Doch die EU macht feine Unterschiede, welche konkreten Vorgänge sie für schlimm erachtet und welche nicht. So darf beispielsweise das Abschlachten der Bevölkerung in Syrien ohne Konsequenzen für Assad weitergehen und dürfen die Revolutionäre in Ägypten im Schnellverfahren über 500 Demonstranten zum Tode verurteilen. Dazu findet in Europa offiziell kaum Empörung statt.
Da veröffentlicht Amnesty International eine Liste der Länder, die noch immer Todeskandidaten hinrichten, mit zunehmender Tendenz, und auf dieser Liste stehen China und die USA weit oben. Trotzdem trifft man sich gut gelaunt auf EU-Gipfeln und bei anderen Gelegenheiten mit Obama und chinesischen Vertretern.

Nur beim Kosovo griff man seinerzeit hart durch und besetzte diesen Landesteil ebenso völkerrechtswidrig, wie dies derzeit mit der Krim passiert. Die Nato und die EU passen ihre Moralvorstellungen immer dynamisch an ihre wirtschaftlichen, politischen und militärischen Interessen an.

So geschieht es im Moment auch im Fall der Türkei. Ministerpräsident Erdogan ließ letzte Woche Twitter sperren, weil ihm dieser Dienst offenkundig zu demokratisch und die damit verbreiteten Nachricht zu kritisch waren. Zunächst nur per DNS-Sperre, die man leicht umgehen konnte, dann per IP-Sperre.

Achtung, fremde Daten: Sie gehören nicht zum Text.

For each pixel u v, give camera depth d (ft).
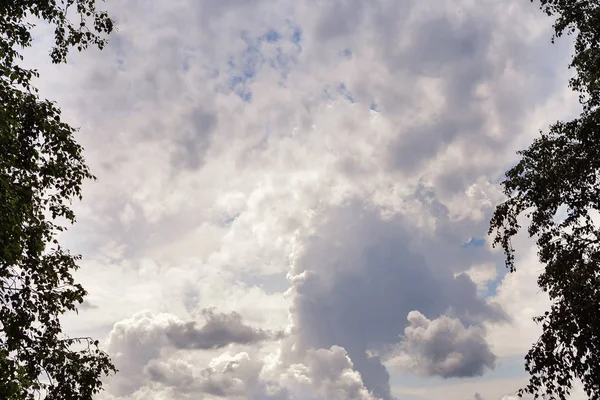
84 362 54.49
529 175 55.42
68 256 54.34
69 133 52.65
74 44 55.93
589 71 54.54
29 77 49.16
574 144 54.29
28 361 50.72
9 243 42.16
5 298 49.55
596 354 49.73
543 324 52.44
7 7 50.72
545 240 55.06
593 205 52.90
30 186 48.85
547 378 51.62
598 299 49.24
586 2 54.80
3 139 43.60
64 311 53.31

Twitter ist in der Türkei ein sehr wichtiges Medium. Die Verbreitung und Nutzung ist um einiges höher als in Deutschland. Rund 40 Prozent aller Internetnutzer in der Türkei nutzen aktiv diesen Dienst. Twitter ist in der Türkei der Meinungsverstärker, und das paßt Erdogan nicht in den Kram.
Zusätzlich zur DNS- und IP-Sperre von Twitter wurden auch der Google-DNS-Dienst, VPN-Anbieter und der URL-Verkürzer t.co auf Anweisung der Regierung geblockt. Und um die Zensur perfekt zu machen, wird nun auch die Webseite von Tor gesperrt. Damit wird es fast unmöglich, in der Türkei noch Twitter zu nutzen.

Zwar hat ein Gericht in Ankara die Sperren für unzulässig erklärt, und der stellvertretende Ministerpräsident Bülent Arınç sagte die Umsetzung dieses Urteils zu, doch Erdogan läßt sich Zeit mit der Rücknahme der Sperren. Wann Twitter und die anderen Dienste wieder frei zugänglich sind, steht in den Sternen.

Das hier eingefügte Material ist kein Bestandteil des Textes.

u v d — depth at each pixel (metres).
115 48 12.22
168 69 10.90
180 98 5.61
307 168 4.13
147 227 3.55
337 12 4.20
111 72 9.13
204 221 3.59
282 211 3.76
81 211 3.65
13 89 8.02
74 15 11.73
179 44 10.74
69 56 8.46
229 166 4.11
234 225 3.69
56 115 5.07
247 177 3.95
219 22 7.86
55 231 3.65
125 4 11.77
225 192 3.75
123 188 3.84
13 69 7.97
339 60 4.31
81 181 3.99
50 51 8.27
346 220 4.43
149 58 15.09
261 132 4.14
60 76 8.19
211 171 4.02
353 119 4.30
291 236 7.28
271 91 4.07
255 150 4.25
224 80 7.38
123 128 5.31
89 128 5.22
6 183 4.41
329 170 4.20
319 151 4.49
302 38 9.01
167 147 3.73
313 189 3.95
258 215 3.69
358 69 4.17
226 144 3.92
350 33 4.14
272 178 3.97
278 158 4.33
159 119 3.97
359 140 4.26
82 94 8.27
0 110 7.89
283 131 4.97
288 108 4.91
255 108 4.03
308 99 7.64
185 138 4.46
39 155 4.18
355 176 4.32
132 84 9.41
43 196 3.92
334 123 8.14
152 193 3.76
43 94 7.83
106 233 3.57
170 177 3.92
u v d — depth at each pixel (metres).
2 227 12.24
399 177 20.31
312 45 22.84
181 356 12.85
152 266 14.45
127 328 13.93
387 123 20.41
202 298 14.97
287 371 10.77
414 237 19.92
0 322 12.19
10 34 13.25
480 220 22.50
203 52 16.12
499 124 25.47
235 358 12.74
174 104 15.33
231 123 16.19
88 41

Offizielle Empörung der EU darüber oder diplomatische Konsequenzen für die Türkei? Fehlanzeige, von angedrohten Sanktionen ganz zu schweigen. Die Bundesregierung läßt den Menschenrechts­beauftragten Strässer seine Empörung formulieren. Mehr nicht. Kein Statement vom Merkel, keines von Außenminister Steinmeier, geschweige denn eine gemeinsame Erklärung der EU. Damit tritt man die Menschenrechte mit Füßen.

Nachtrag: Wie zu befürchten, wird Erdogan das Gerichtsurteil ignorieren und seinen Sperrwahn fortsetzen. Jetzt soll YouTube unter die Zensur fallen und ab sofort in der Türkei nicht erreichbar sein.